### [How to complete this task]
Using the records below, return exactly the lines from the one containing "Escuelas de fotografía" through the last, and omit pictures.

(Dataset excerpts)
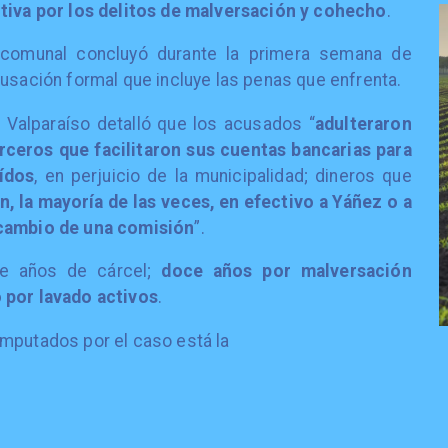
tiva por los delitos de malversación y cohecho
.
e comunal concluyó durante la primera semana de
cusación formal que incluye las penas que enfrenta.
e Valparaíso detalló que los acusados “
adulteraron
rceros que facilitaron sus cuentas bancarias para
aídos
, en perjuicio de la municipalidad; dineros que
, la mayoría de las veces, en efectivo a Yáñez o a
 cambio de una comisión
”.
inte años de cárcel;
doce años por malversación
 por lavado activos
.
imputados por el caso está la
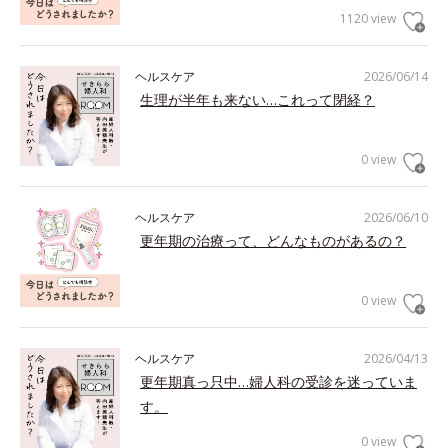
1120 view
ヘルスケア
2026/06/14
生理が半年も来ない…これって閉経？
0 view
ヘルスケア
2026/06/10
更年期の治療って、どんなものがあるの？
0 view
ヘルスケア
2026/04/13
更年期真っ只中…婦人科の受診を迷っていま
す。
0 view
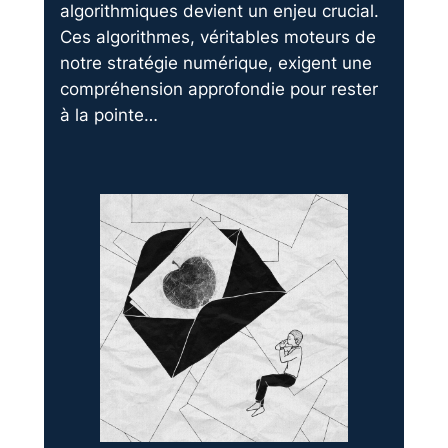
algorithmiques devient un enjeu crucial.
Ces algorithmes, véritables moteurs de
notre stratégie numérique, exigent une
compréhension approfondie pour rester
à la pointe…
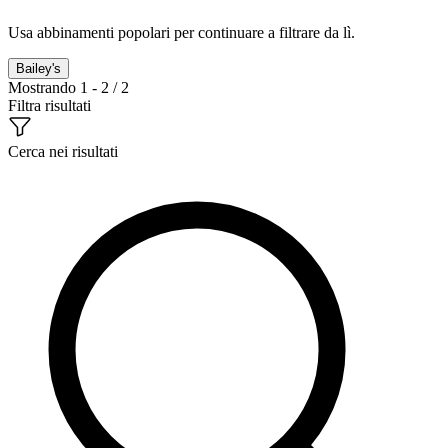
Usa abbinamenti popolari per continuare a filtrare da lì.
Bailey's
Mostrando 1 - 2 / 2
Filtra risultati
Cerca nei risultati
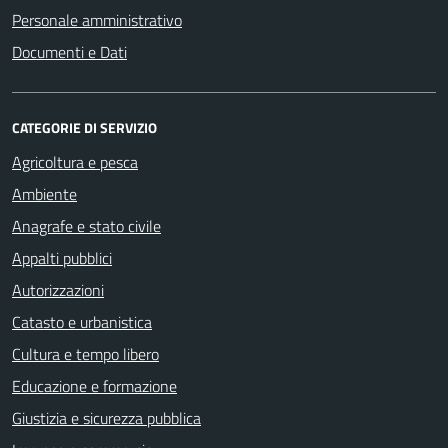
Personale amministrativo
Documenti e Dati
CATEGORIE DI SERVIZIO
Agricoltura e pesca
Ambiente
Anagrafe e stato civile
Appalti pubblici
Autorizzazioni
Catasto e urbanistica
Cultura e tempo libero
Educazione e formazione
Giustizia e sicurezza pubblica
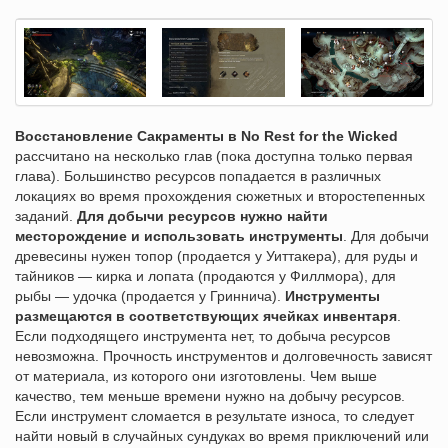
Восстановление Сакраменты в No Rest for the Wicked
рассчитано на несколько глав (пока доступна только первая
глава). Большинство ресурсов попадается в различных
локациях во время прохождения сюжетных и второстепенных
заданий.
Для добычи ресурсов нужно найти
месторождение и использовать инструменты
. Для добычи
древесины нужен топор (продается у Уиттакера), для руды и
тайников — кирка и лопата (продаются у Филлмора), для
рыбы — удочка (продается у Гриннича).
Инструменты
размещаются в соответствующих ячейках инвентаря
.
Если подходящего инструмента нет, то добыча ресурсов
невозможна. Прочность инструментов и долговечность зависят
от материала, из которого они изготовлены. Чем выше
качество, тем меньше времени нужно на добычу ресурсов.
Если инструмент сломается в результате износа, то следует
найти новый в случайных сундуках во время приключений или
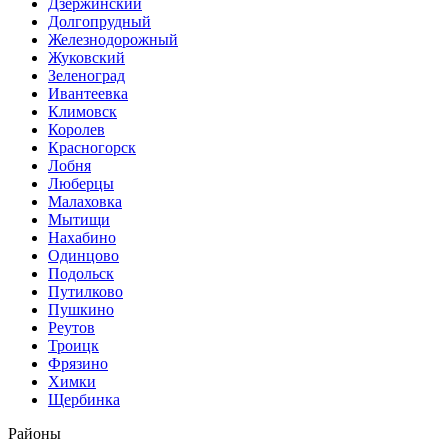
Дзержинский
Долгопрудный
Железнодорожный
Жуковский
Зеленоград
Ивантеевка
Климовск
Королев
Красногорск
Лобня
Люберцы
Малаховка
Мытищи
Нахабино
Одинцово
Подольск
Путилково
Пушкино
Реутов
Троицк
Фрязино
Химки
Щербинка
Районы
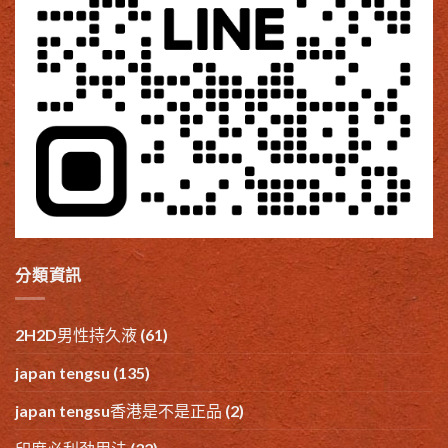
分類資訊
2H2D男性持久液
(61)
japan tengsu
(135)
japan tengsu香港是不是正品
(2)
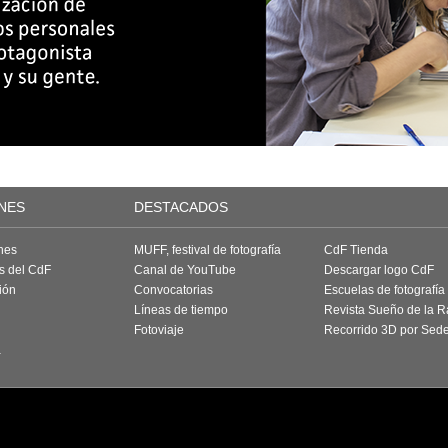
NES
DESTACADOS
nes
MUFF, festival de fotografía
CdF Tienda
as del CdF
Canal de YouTube
Descargar logo CdF
ión
Convocatorias
Escuelas de fotografía
Líneas de tiempo
Revista Sueño de la 
Fotoviaje
Recorrido 3D por Sed
a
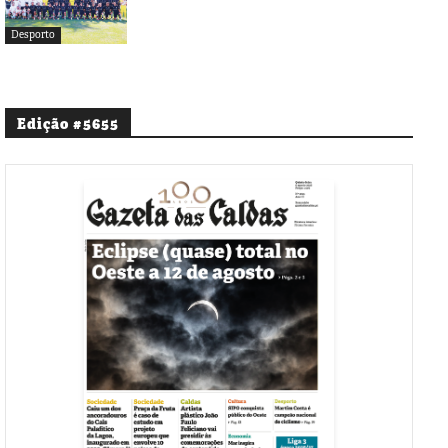
Desporto
Edição #5655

### [Exercise answer]
Escuelas de fotografía
Líneas de tiempo
Revista Sueño de la 
Fotoviaje
Recorrido 3D por Sed
a
Desporto
Edição #5655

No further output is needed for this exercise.